I try to keep my sets out of sight and out of mind, so they don't get messed with. I've used flagging tape before, but I like to write down notes to remind me of where my sets are. Sometimes I'll lean a log against a tree or stack a couple of rocks up to use a marker. I usually don't walk right up to my sets unless I have a catch or a sprung trap. That way I'm not leaving footprints right up to my sets as well as a scent trail.


----------



## 220swift (Mar 2, 2011)

Welcome to the PT forum MoZach!

Are you asking about marking the traps or the trap set locations?


----------



## MoZach (Nov 19, 2013)

Trap set locations


----------



## 220swift (Mar 2, 2011)

you could use GPS if you have one, or like Ruger stated keep notes in a small note book or cross sticks / rock piles........


----------



## beavertrapper (Dec 31, 2012)

memory....notes in book....around here if you mark it with tape or flag you'll come back to a stolen trap....


----------



## 220swift (Mar 2, 2011)

I like the memory option the best.........


----------



## hassell (Feb 9, 2010)

220swift said:


> I like the memory option the best.........


 I'm with you there.


----------



## Jonbnks (Jan 21, 2012)

I'll print a map of the new area I'm trapping, then laminate it with clear packing tape. This gives me an easy map to mark on with a grease pen or dry erase marker. Sometimes I'll also take pictures to remind myself of how I'm made a set so that I can see what has been working and what I might be doing wrong.


----------



## fr3db3ar (Aug 6, 2011)

:welcome: and good luck with your trapping.


----------



## MoZach (Nov 19, 2013)

Thanks for all the tips guys. Very appreciated


----------



## 220swift (Mar 2, 2011)

Good luck MoZach, may all your chains be tight!


----------



## azpredatorhunter (Jul 24, 2012)

Pen and Paper...and the GPS.


----------



## homer (Jan 20, 2013)

Never thought about taking a picture of the area but that's a great idea always got my cell phone.


----------



## coyotejon (Feb 4, 2010)

Memory unless trapping rat huts in the winter then I grab utility marking flags from work and mark the huts. Try setting 30 rat huts and remembering where all your traps are......not fun.


----------



## Helmet_S (Mar 18, 2010)

MoZach where at in Missouri are you? I am in Warrenton, MO which is about an hour west of St. Louis.

My water traps I usually use a stick placed in a manor that I will notice it but someone walking by probably wouldn't think anything about it. Land traps I just make sure I know where they are at and hope I remember. Usually if I lose one, I stop and look at the area and ask myself where I would set a trap. 9 times out of 10 there is my trap when I start poking around with a stick.


----------



## MoZach (Nov 19, 2013)

Helmet_S said:


> MoZach where at in Missouri are you?

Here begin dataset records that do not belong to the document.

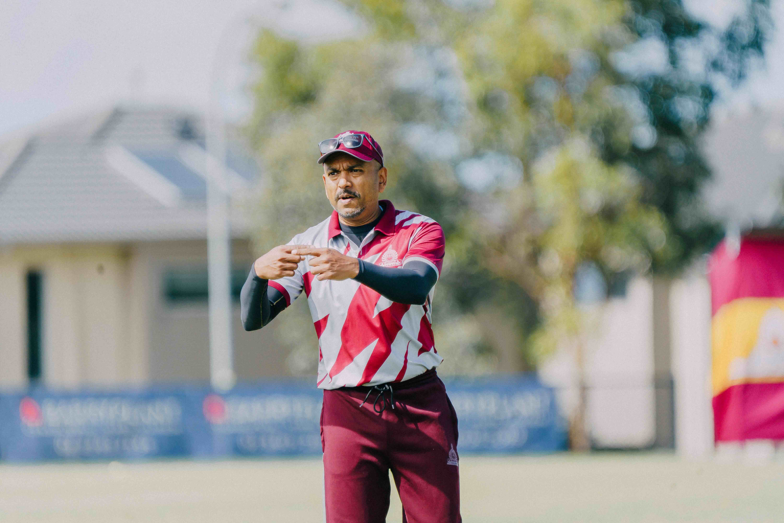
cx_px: 392
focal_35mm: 600
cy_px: 262
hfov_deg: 3.4
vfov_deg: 2.3
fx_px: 13066
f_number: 6.3
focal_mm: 600
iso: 320
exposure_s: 1/800
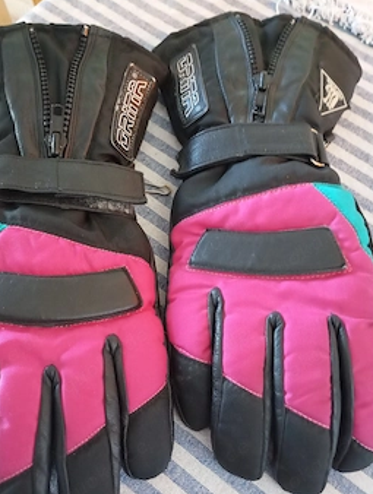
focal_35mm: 33
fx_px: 472
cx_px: 158
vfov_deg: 55.2
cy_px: 270
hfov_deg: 43.0
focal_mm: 4.27
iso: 6222
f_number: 1.8
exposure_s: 1/16.7
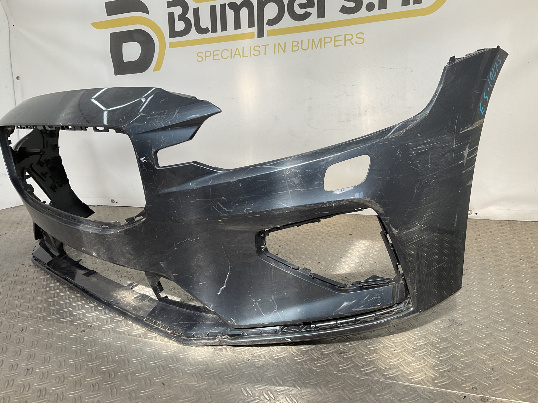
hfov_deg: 61.7
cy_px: 202
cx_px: 269
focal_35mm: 29
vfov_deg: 48.2
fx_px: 451
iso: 16
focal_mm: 3
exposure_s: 1/284
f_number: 1.8
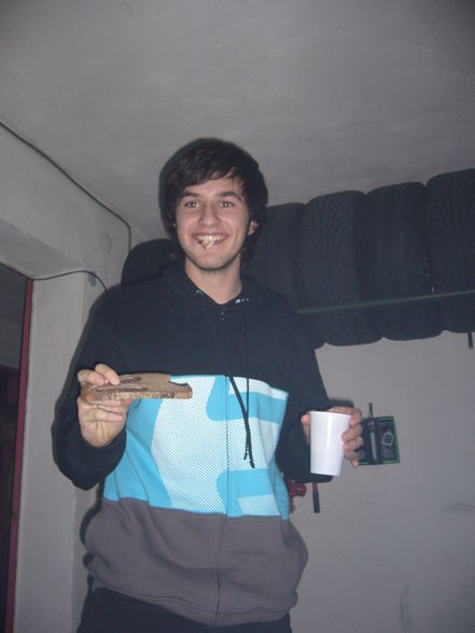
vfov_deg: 52.6
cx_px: 238
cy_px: 316
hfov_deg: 40.7
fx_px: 640
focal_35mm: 35
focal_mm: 5.8
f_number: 2.8
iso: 100
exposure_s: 1/60
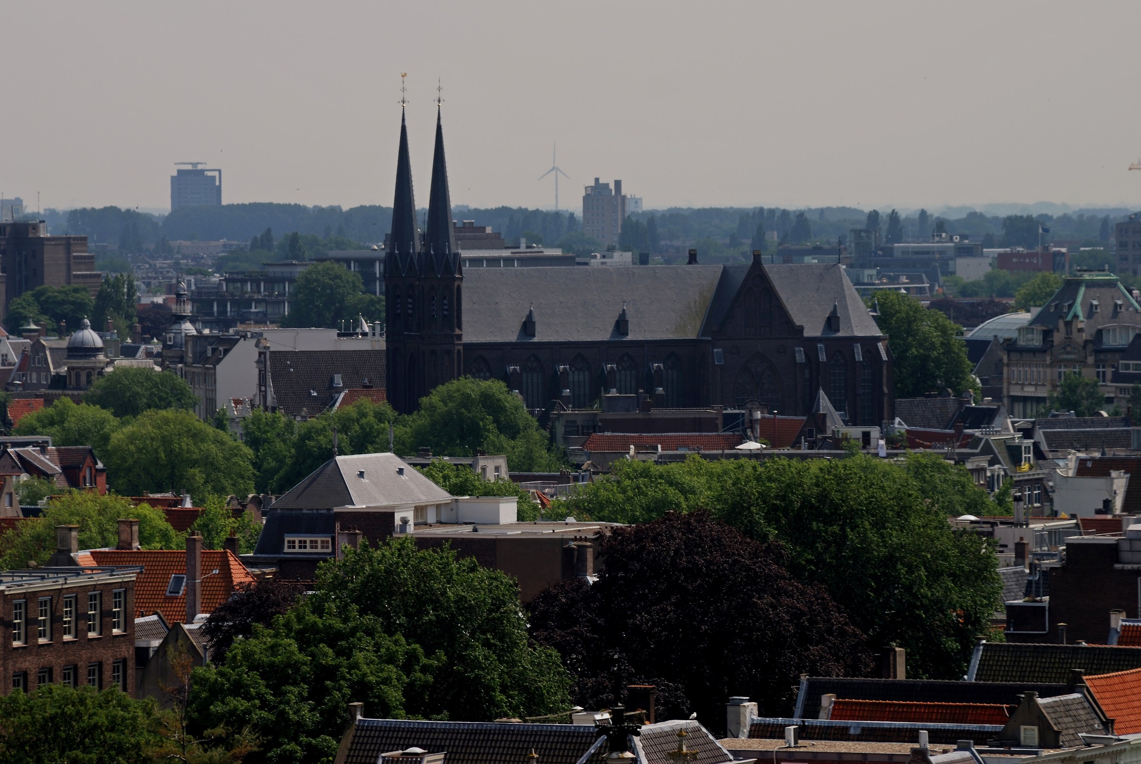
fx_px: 8091
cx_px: 570
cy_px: 382
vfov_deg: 5.4
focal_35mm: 255
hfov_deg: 8.1
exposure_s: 1/125
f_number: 9
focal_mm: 170
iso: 125
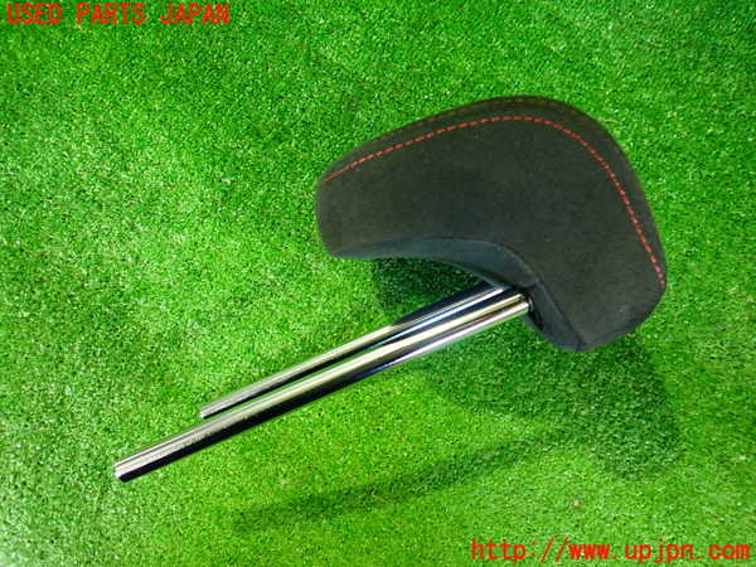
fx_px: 546
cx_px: 378
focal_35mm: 25
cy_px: 284
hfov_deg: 69.4
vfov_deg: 54.9
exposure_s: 1/30
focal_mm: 4.5
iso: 640
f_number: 2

I am in Warrenton, MO which is about an hour west of St. Louis.
> 
> My water traps I usually use a stick placed in a manor that I will notice it but someone walking by probably wouldn't think anything about it. Land traps I just make sure I know where they are at and hope I remember. Usually if I lose one, I stop and look at the area and ask myself where I would set a trap. 9 times out of 10 there is my trap when I start poking around with a stick.


I live about 15 minutes west of Washington


----------